TAREFA
Troque "companhia" por "empresa" ao reescrever o texto sobre liderança, começando em "Tenha em mente" e indo até "com a comunidade.".

TEXTO DO EXERCÍCIO
■ ■ ■ ■
Tenha em mente que o comportamento de líderes como esses não molda a cultura da companhia quando é um gesto ou um truque de relações públicas. Só funciona quando reflete a manifestação externa do tipo de pessoa que o líder realmente é. Não foi para se mostrar que Mahatma Gandhi limpou banheiros e insistiu para que sua mulher fizesse o mesmo quando ele estava desenvolvendo seu movimento na África do Sul. Com isso, ele começou a construir o imenso estoque de respeito e boa vontade que finalmente lhe permitiram influenciar todo um país e comandar o comprometimento inquestionável de dezenas de milhares de pessoas. O líder “cortador de custos”, que corta o café grátis e as assinaturas de jornal enquanto adquire um avião corporativo maior e contrata um chef de cozinha famoso nunca arregimenta grande lealdade.

Demonstrar compromisso com a comunidade.
Seria maravilhoso se todos os membros de uma organização fossem uma família, e algumas empresas melosamente proclamam isso como verdade para elas. Mas, é uma declaração irreal, levando em conta o tamanho e a dispersão geográfica das empresas modernas. É possível, entretanto, que membros de uma organização formem uma comunidade bem amarrada. O líder efetivo, aquele que é a esperança de amanhã, sabe disso e se certifica de reforçar o sentimento de comunidade e o sentido de pertencer. Há vários aspectos disso:


  • Cuidado na separação: uma comunidade cuida dos seus. Antes de um membro ser alijado, todo esforço é feito para lhe dar a oportunidade de se integrar à comunidade e viver segundo suas normas. Códigos de conduta são claros. Se uma violação pode prejudicar seriamente a comunidade, a retribuição é rápida e certa. Do contrário, o membro ganha um tempo considerável e ajuda para se reabilitar.
■ ■ ■ ■
DADOS FORNECIDOS
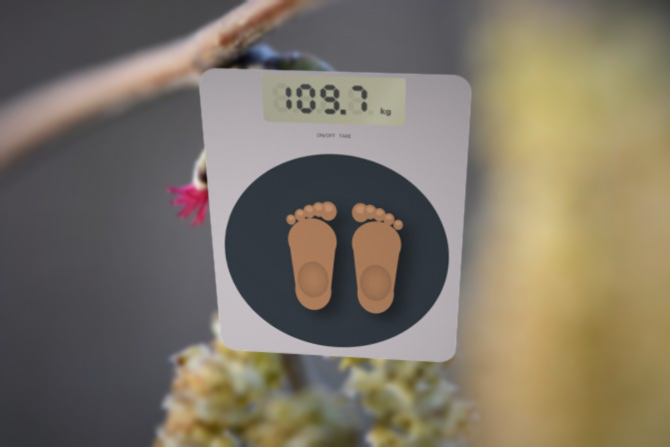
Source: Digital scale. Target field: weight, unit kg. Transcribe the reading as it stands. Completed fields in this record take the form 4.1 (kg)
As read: 109.7 (kg)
■ ■ ■ ■
SOLUÇÃO
Tenha em mente que o comportamento de líderes como esses não molda a cultura da empresa quando é um gesto ou um truque de relações públicas. Só funciona quando reflete a manifestação externa do tipo de pessoa que o líder realmente é. Não foi para se mostrar que Mahatma Gandhi limpou banheiros e insistiu para que sua mulher fizesse o mesmo quando ele estava desenvolvendo seu movimento na África do Sul. Com isso, ele começou a construir o imenso estoque de respeito e boa vontade que finalmente lhe permitiram influenciar todo um país e comandar o comprometimento inquestionável de dezenas de milhares de pessoas. O líder “cortador de custos”, que corta o café grátis e as assinaturas de jornal enquanto adquire um avião corporativo maior e contrata um chef de cozinha famoso nunca arregimenta grande lealdade.

Demonstrar compromisso com a comunidade.